Victor Davis Hanson recommends that policy-makers manage immigration wisely, rather than suicidally.  That's a good idea, but it's useful to get the history right.
Immigrants characteristically had rejected their native cultures and were eager to adopt a new American identity. So they were not foolish enough to question what had made America attractive to them in the first place: constitutional government, the rule of law, personal freedom, free-market capitalism, and an independent judiciary and press.

Instead, immigrants often enriched that immutable Western core with diverse contributions of food, music, literature, and art.

Through integration and intermarriage immigrants quickly became part of the American dream. The path from Italian to Italian-American to American usually was completed in two generations.
Those "huddled masses yearning to breathe free" might have been motivated more by crappy conditions where they lived than by highfaluting political theories.  The Sunday afternoon picnic was not part of Congregational practice in the mid-nineteenth-century.  Mr Hanson is right to invoke integration and intermarriage, however, the withdrawal into identities that accompanies recent multiculturalism cannot turn out well.
There were waves of 19th century immigration in the past.

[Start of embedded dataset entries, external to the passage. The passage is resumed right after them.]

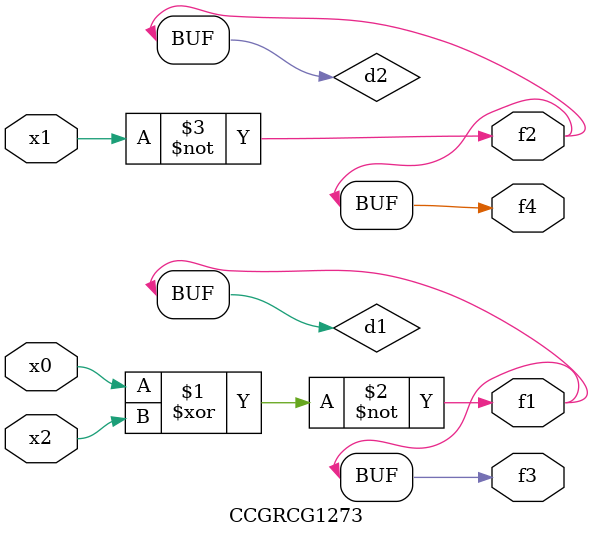
<source format=v>
module CCGRCG1273(
	input x0, x1, x2,
	output f1, f2, f3, f4
);

	wire d1, d2, d3;

	xnor (d1, x0, x2);
	nand (d2, x1);
	nor (d3, x1, x2);
	assign f1 = d1;
	assign f2 = d2;
	assign f3 = d1;
	assign f4 = d2;
endmodule

</source>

But what is different this time around is that the host America has largely given up on the multiracial melting pot for the multicultural salad bowl.

The result is that millions of new arrivals are not meeting enough with others outside their ethnic group. Assimilation, to the degree it is even seen as a positive, is delayed for generations. One in four American residents currently does not speak English at home–the former common tie that helped bind multiracial America. Careers are enhanced by accent marks and hyphenation. Ethnic identity is now essential not secondary to character.
There was also a time-out from the First World War until after V-J Day to enable the old inhabitants and the new arrivals to adapt.  Put another way, the pause accompanied the previous Great Secular Crisis.